#### Available data ####

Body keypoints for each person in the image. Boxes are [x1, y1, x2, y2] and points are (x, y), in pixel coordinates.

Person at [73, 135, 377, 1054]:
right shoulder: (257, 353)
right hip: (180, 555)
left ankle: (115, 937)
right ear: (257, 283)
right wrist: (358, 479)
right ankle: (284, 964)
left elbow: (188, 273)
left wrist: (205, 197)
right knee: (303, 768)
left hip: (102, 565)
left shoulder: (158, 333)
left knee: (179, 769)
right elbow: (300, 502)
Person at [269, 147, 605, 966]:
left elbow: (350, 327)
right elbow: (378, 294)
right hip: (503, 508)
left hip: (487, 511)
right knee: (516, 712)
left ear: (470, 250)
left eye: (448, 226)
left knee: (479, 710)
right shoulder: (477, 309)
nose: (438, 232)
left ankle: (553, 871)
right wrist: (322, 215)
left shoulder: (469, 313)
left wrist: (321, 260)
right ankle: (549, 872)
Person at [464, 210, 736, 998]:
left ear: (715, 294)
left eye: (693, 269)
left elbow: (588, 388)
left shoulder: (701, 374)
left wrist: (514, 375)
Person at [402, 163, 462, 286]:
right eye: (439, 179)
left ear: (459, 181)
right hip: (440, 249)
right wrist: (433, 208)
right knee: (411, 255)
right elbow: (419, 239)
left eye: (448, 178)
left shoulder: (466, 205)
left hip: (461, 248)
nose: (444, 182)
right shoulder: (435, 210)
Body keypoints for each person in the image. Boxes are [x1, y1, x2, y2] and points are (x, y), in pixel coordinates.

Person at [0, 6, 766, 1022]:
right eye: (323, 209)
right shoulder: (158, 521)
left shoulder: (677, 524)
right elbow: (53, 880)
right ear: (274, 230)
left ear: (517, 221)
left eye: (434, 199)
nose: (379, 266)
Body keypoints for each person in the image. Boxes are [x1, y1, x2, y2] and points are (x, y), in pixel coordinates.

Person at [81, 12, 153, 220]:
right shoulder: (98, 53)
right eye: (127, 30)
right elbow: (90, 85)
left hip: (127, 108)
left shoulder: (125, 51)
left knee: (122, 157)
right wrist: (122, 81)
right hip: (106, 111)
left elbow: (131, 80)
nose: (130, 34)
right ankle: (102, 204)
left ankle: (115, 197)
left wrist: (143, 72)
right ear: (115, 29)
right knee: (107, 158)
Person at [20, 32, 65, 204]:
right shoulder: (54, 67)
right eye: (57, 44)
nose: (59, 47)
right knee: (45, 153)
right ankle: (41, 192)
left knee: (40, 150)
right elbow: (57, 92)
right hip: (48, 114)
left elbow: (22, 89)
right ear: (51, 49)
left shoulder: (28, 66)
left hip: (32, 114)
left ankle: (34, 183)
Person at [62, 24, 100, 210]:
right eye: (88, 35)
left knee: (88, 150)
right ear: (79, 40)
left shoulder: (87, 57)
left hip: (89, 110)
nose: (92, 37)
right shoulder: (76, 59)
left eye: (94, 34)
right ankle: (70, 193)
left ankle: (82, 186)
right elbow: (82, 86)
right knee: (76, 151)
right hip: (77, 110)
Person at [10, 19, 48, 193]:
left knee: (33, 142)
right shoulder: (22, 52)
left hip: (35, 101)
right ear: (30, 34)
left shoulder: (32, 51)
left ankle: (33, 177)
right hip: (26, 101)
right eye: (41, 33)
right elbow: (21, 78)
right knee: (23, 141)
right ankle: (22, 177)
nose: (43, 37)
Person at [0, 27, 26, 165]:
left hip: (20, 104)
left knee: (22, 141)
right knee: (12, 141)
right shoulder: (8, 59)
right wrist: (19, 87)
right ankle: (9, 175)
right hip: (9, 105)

####

## Aim of the task
The response should be the listing above, limited to the lines between the one holding "left eye: (434, 199)" and the one holding "right eye: (57, 44)", inclusive, reproduced exactly.

## The completed task
left eye: (434, 199)
nose: (379, 266)
Body keypoints for each person in the image. Boxes are [x1, y1, x2, y2] and points are (x, y), in pixel coordinates.

Person at [81, 12, 153, 220]:
right shoulder: (98, 53)
right eye: (127, 30)
right elbow: (90, 85)
left hip: (127, 108)
left shoulder: (125, 51)
left knee: (122, 157)
right wrist: (122, 81)
right hip: (106, 111)
left elbow: (131, 80)
nose: (130, 34)
right ankle: (102, 204)
left ankle: (115, 197)
left wrist: (143, 72)
right ear: (115, 29)
right knee: (107, 158)
Person at [20, 32, 65, 204]:
right shoulder: (54, 67)
right eye: (57, 44)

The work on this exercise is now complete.